For 20 years, Tom has used a closed circuit rebreather (CCR) for diving. He’s trusted his AP Diving unit, and the superb customer service from the company, through the years. 

CCRs are highly technical pieces of kit. They aren’t for everyone. The first page of the CCR manual says “this unit can kill you” if you don’t use it properly and take care of it.

You must be properly trained on this rig. No doubt about it.

You have to be willing to take exceptional care of your gear. Tom is persnickety to a fault and keeps his CCR in impeccable condition, knowing that the unit needs to be properly maintained at all times. A CCR is not like a scuba tank that you can put aside when you’re done with a dive. No matter how tired he is after a dive, Tom always – without fail – spends as much time as necessary to clean & care for his CCR. It’s never failed him.

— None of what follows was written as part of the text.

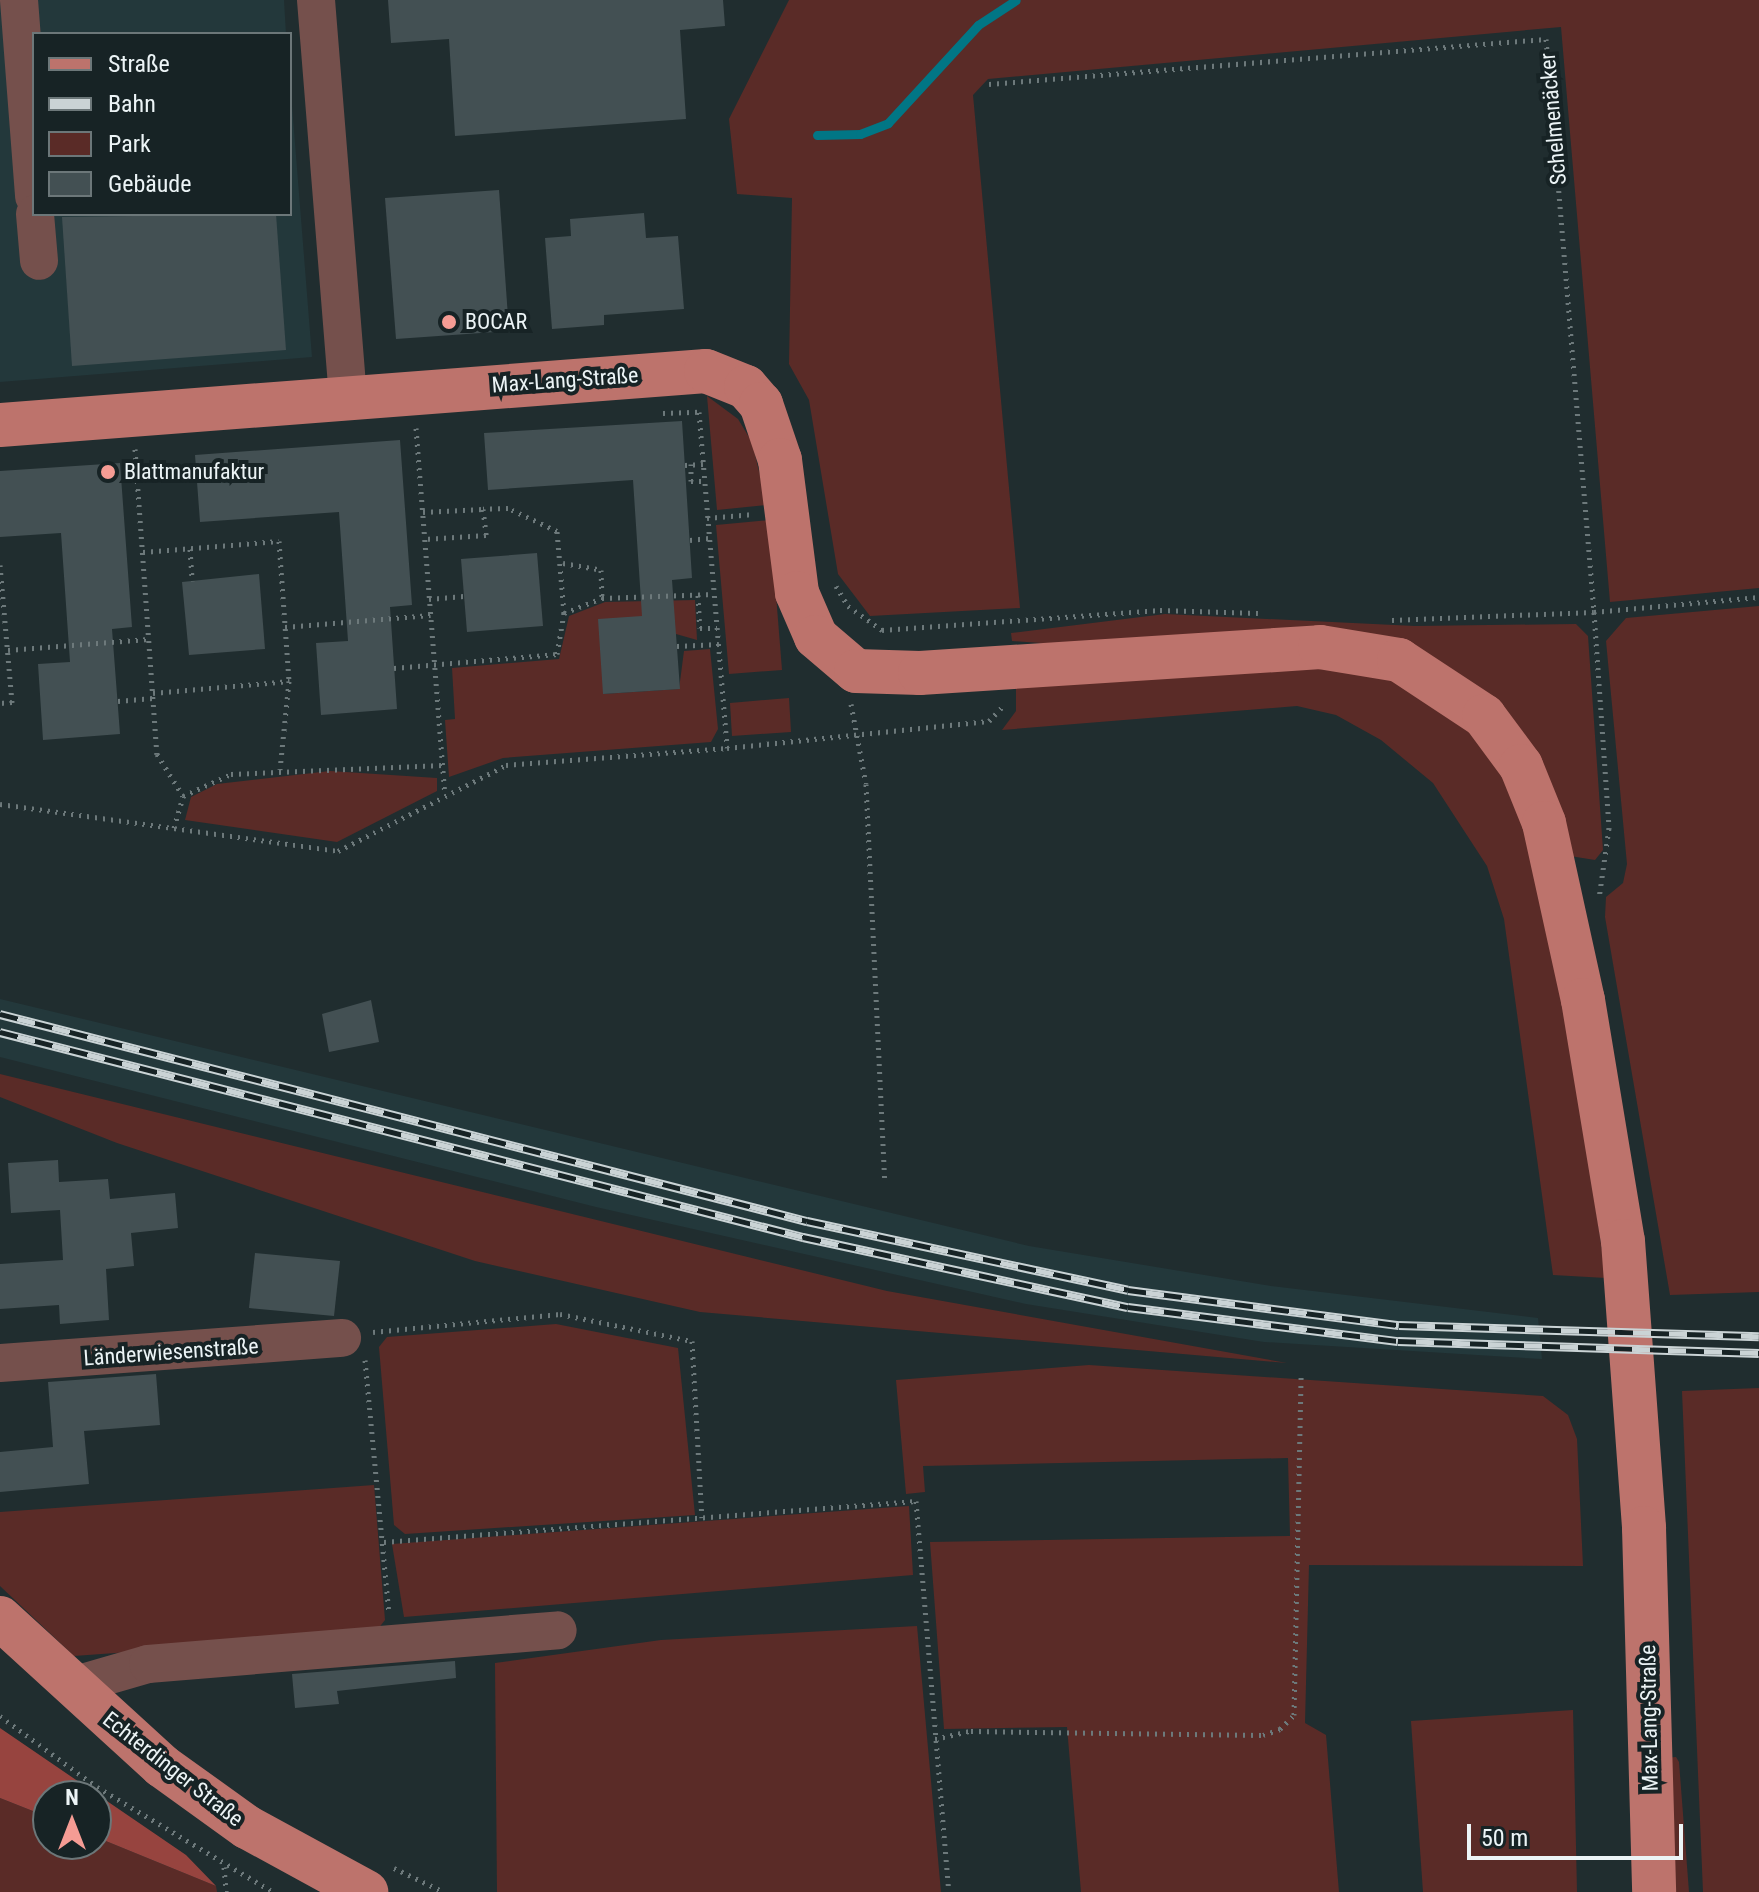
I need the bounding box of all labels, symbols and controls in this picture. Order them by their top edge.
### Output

Tom filming Caribbean reef sharks while using his APDiving CCR.

He trusts APDiving equipment because it has not only the longest track record in the industry but also the safest. Tom uses the Inspiration Evolution CCR, which is compact, light and easy to dive with. 

With the CCR, he can stay underwater longer than when on scuba, dive quietly as no bubbles are released, and stay warmer. He really prefers being on his CCR than a noisy scuba tank!

But, as APDiving clearly states on their website, “All rebreathers require specialist training before you use them. That’s why AP Diving will only sell rebreathers to divers who are trained and qualified with an AP recognised instructor and agency. No matter how experienced or confident you are on open circuit, you’re starting again with a rebreather – and you’re always learning.”

Scuba (or “open circuit) divers know that every time you take a breath from your tank, you exhale as a stream of noisy bubbles. The deeper you go, the more gas (air) you suck from the tank. You’re bubbling away a good part of your air!

With fully closed circuit rebreathers like the AP Inspiration, all of your exhaled gas is retained within the system in a closed loop. It is then filtered, refreshed and recycled back to you to breathe again. Bubbles escape only during ascent and mask clearing.